**TRECHO FORNECIDO**
---
Memória e cotidiano. Eliana Cavalcanti. Entre o céu e a terra


Meu pai


Entre o céu e a terra
                                                                              

                                                                Eliana Cavalcanti

                                                       

      Entrei às pressas no Teatro de Santa Isabel. Logo no saguão, fui recebida por um dos organizadores do festival, que me anunciou que tinha convites para mim, na bilheteria. E me perguntou: “Onde estão os outros?”. Ao que lhe respondi: “Estão chegando. É que eles foram para um hotel, enquanto que eu estou hospedada na casa de meu irmão, que fica mais perto daqui”. Esclarecendo: eu estava no Recife, vinda de Fortaleza com alguns dos nossos alunos que tinham se apresentado no palco do Teatro José de Alencar, numa seletiva para o “Passo de Arte”, concurso de dança que acontece todos os anos em São Paulo, na cidade de Indaiatuba.
---
**ENUNCIADO DA TAREFA**
Segundo o trecho fornecido, em que cidade acontece todos os anos o concurso de dança “Passo de Arte”? Os registros vêm de outra fonte.

[Dados de raciocínio sobre geometria de cenas]
---
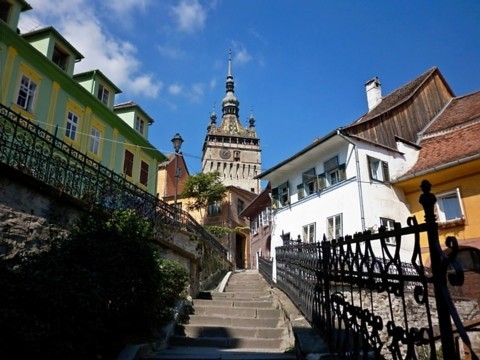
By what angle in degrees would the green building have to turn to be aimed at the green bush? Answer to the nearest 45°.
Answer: approximately 45° to its right

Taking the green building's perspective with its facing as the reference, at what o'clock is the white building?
The white building is roughly at 11 o'clock from the green building.

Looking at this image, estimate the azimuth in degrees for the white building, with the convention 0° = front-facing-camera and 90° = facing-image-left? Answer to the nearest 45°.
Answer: approximately 45°

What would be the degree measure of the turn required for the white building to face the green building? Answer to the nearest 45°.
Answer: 0° — it already faces it

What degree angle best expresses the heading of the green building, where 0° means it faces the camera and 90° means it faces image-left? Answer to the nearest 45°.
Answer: approximately 315°

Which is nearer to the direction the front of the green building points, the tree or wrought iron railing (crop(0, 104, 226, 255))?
the wrought iron railing

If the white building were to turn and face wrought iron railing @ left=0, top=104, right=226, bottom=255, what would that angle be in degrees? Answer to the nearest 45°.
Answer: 0° — it already faces it

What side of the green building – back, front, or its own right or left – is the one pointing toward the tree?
left
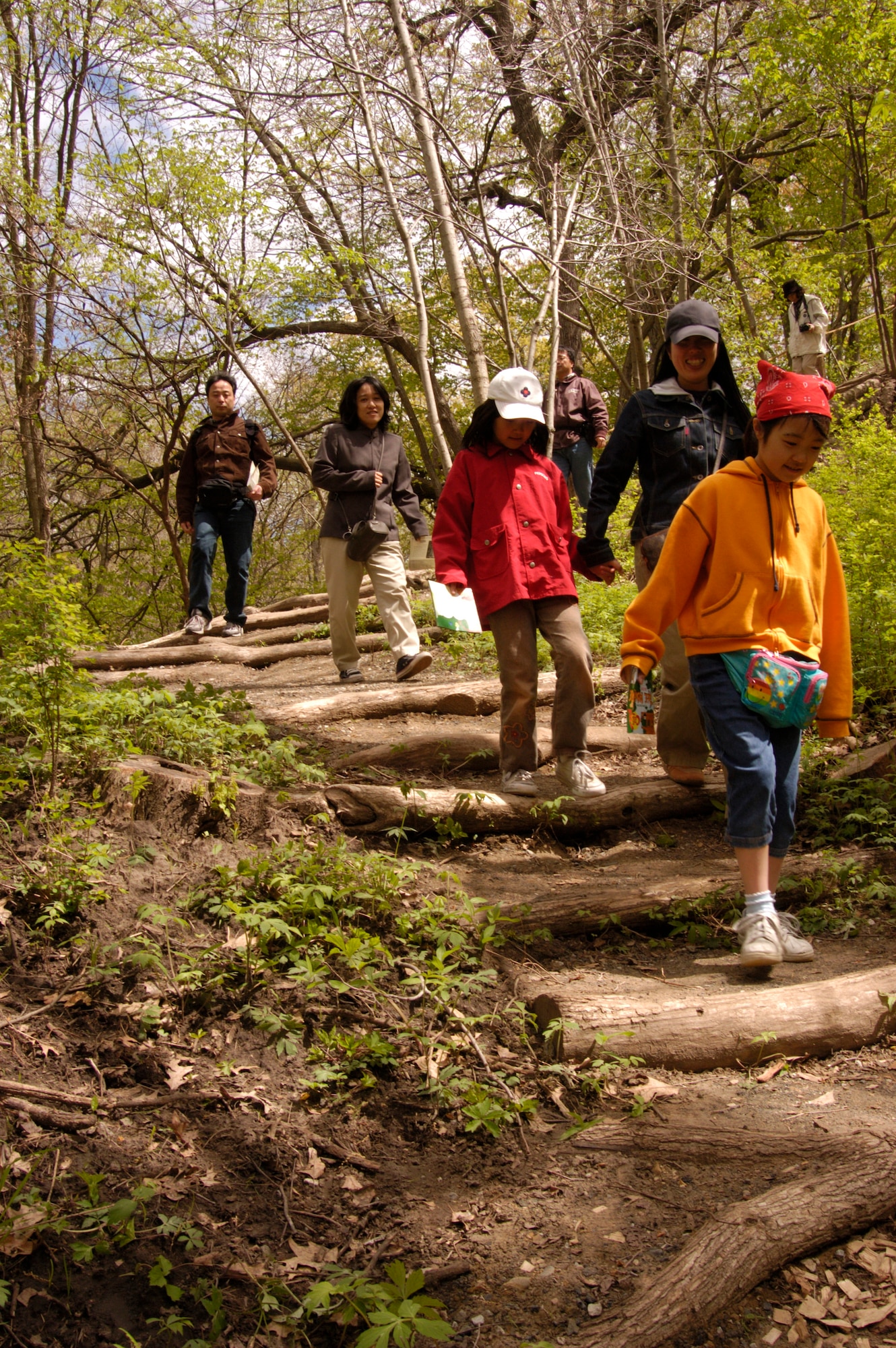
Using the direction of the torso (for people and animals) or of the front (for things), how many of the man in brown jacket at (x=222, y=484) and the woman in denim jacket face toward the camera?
2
---
**RESPOSTA DA TAREFA**
Na cidade de Indaiatuba, em São Paulo.